[Provided records Boundary: Start]

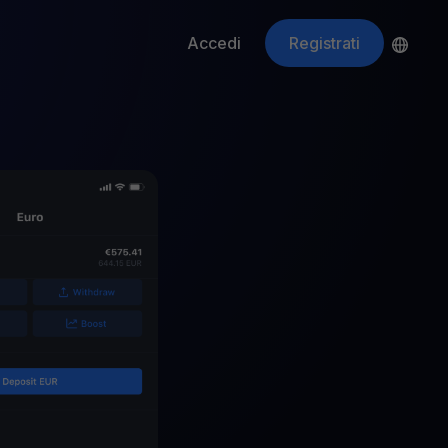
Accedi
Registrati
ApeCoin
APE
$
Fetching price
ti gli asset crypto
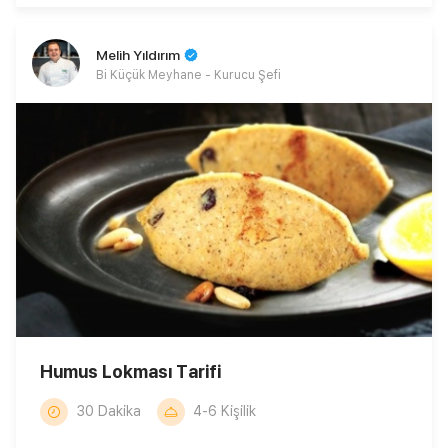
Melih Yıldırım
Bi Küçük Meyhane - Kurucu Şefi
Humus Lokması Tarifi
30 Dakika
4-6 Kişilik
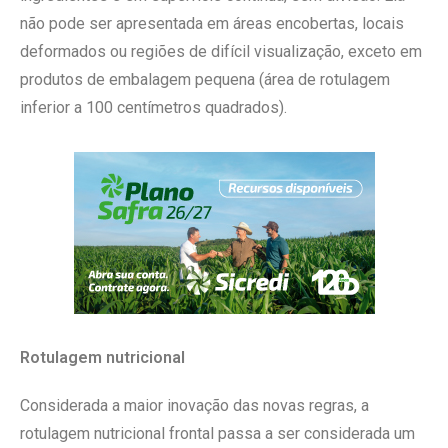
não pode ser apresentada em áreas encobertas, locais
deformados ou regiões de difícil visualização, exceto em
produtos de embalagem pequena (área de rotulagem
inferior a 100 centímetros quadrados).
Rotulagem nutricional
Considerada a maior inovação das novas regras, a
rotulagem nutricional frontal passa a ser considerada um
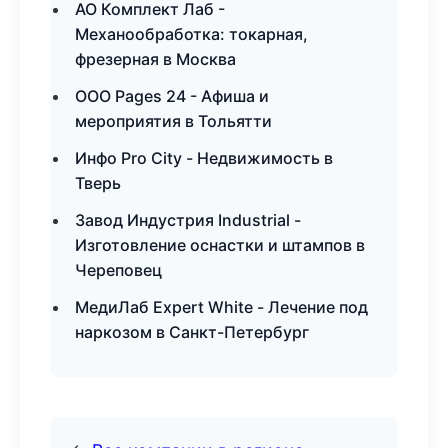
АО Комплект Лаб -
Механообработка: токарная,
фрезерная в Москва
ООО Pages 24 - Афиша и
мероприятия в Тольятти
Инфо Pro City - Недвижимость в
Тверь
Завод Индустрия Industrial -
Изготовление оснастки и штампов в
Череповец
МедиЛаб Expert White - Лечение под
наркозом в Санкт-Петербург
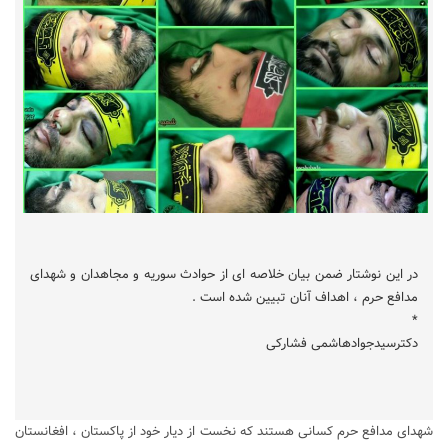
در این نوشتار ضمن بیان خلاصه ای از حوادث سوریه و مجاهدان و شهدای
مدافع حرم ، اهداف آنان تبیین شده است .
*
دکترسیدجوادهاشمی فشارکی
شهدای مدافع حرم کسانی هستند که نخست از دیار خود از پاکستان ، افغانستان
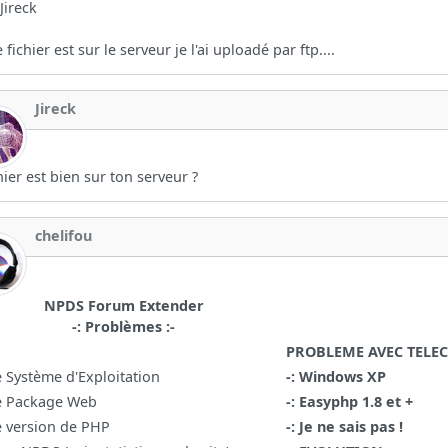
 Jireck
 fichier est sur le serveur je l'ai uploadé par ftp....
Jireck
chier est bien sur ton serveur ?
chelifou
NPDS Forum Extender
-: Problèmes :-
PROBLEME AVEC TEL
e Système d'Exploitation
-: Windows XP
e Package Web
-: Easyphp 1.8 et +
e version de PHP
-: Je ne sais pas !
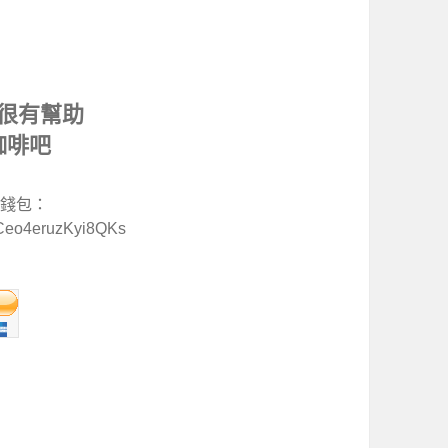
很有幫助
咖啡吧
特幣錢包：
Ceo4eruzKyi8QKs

[Provided records Boundary: End]
[Provided records Boundary: Start]

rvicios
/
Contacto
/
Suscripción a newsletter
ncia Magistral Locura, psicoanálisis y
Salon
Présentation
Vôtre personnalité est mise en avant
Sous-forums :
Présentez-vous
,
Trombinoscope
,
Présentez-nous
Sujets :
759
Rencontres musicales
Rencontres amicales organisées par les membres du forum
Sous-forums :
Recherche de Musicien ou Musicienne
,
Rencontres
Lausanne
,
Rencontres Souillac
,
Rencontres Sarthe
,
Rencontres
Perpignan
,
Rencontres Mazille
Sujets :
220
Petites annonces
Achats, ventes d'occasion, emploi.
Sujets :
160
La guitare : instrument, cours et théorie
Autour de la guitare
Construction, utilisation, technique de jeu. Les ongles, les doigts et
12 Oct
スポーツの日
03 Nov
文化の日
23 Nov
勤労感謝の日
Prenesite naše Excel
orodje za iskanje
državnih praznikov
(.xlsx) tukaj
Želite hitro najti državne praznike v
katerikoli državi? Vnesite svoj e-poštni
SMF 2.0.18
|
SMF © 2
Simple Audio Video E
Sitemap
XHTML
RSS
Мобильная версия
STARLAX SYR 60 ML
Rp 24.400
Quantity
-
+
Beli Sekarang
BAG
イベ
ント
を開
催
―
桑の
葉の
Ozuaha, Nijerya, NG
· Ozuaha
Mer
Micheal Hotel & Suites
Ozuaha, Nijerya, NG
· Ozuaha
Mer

[Provided records Boundary: End]

> Task prompt: Using the material above, filter for lines holding "شهدای" and copy each one.

> Completed exercise:
در این نوشتار ضمن بیان خلاصه ای از حوادث سوریه و مجاهدان و شهدای
شهدای مدافع حرم کسانی هستند که نخست از دیار خود از پاکستان ، افغانستان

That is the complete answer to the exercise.